A prescribed insolvency event occurs

The insolvency event starts an assessment, during which the scheme is considered to see if it meets the criteria for entry into the PPF. The PPF aims to complete this within two years. During the assessment., the trustees remain in day-to-day control of the scheme, however;

  • no new members can be admitted, no further benefits earned and no transfer values paid

  • benefits can be paid under the scheme but only to the level of PPF compensation,

  • the PPF can intervene in the management of the scheme and give directions to the trustees,

  • the PPF will review any moral hazard issues,

  • the PPF will also review any recent (typically within the three years prior to the assessment date) rule changes, ill health early retirements and discretionary issues granted lead to an increase in PPF compensation, and

  • the PPF will instruct the scheme actuary to carry out an actuarial valuation as at the day before the assessment. Started (a section 143 valuation).

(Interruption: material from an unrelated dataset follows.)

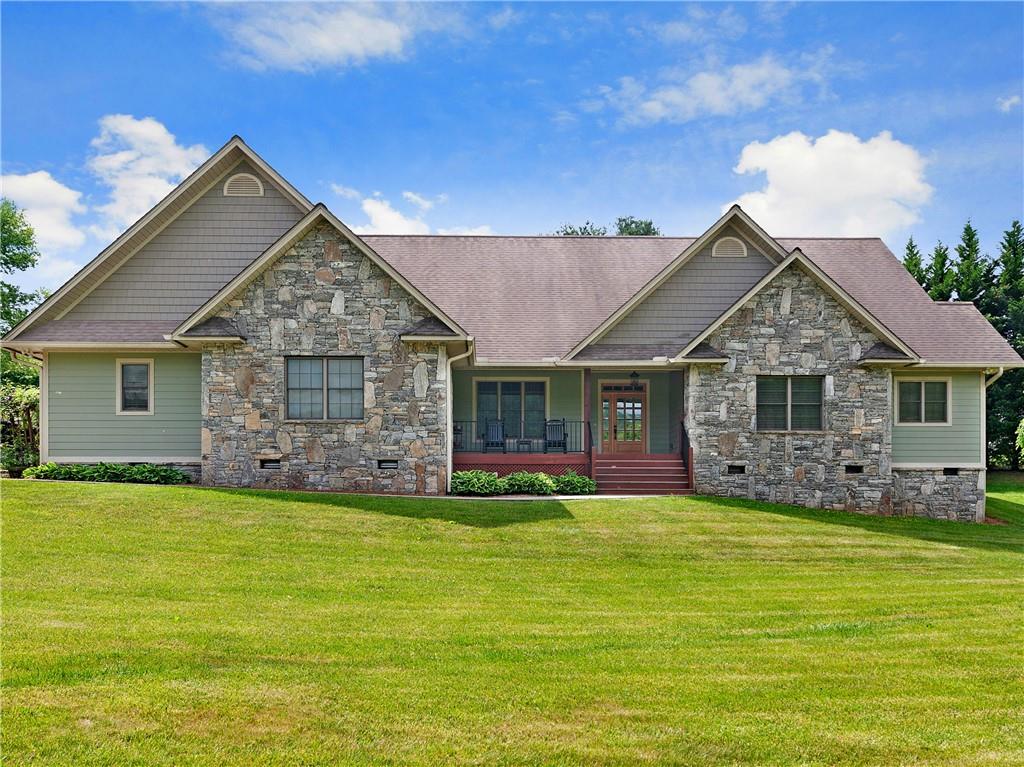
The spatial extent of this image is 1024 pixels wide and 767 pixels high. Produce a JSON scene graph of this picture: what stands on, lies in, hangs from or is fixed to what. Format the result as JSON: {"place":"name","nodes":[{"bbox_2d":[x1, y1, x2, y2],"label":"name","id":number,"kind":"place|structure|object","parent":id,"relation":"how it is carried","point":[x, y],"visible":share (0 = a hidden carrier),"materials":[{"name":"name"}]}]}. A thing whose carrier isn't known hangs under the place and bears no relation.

Transfers out within the assessment and once the scheme enters the PPF

In most cases, once a scheme is in the assessment. The trustees are not in a position to payout any transfer values. There may be an exception to this where the member,

  • requested and accepted the transfer value in writing before the assessment date (and also within the time scale set by the trustees in order that the CETV quoted is still valid), and

  • has a designated a scheme willing to accept the transfer value (i.e. have completed all paperwork required by the scheme the funds are to be transferred to and have submitted these).

In these cases the trustees may only pay the transfer value if;

  • they are satisfied that they can still meet their objective of ensuring that protected liabilities do not exceed assets( or that where they do, the excess is kept to a minimum), and

  • they reduced the transfer payment to ensure that it does not exceed the cost of securing the benefits that would be payable if the PPF were to assume responsibility.

Once the PPF has assumed responsibility for the scheme, a member is not entitled to a transfer payment, unless their pensionable service was ended by the start of the assessment, and they had less than three months pensionable service in the scheme.

Pension Protection Fund Compensation Levels

Where the PPF takes over a scheme it provides the following levels of compensation.

Members who have already reached the schemes normal retirement age when the employer suffers an insolvency event = 100% of the benefit is provided.

Members already in receipt of a survivor's benefit at the point the employer suffers an insolvency event = 100% of the benefit is provided.

Members who have retired but have yet to reach the scheme's normal retirement age when the employer suffers an insolvency event = 90% of the benefit is provided, subject to an overall cap of £38,000.

Deferred members who have not reached the schemes normal retirement age when the employer suffers an insolvency event equals 90% of the benefit is provided, subject to an overall cap of £38,000.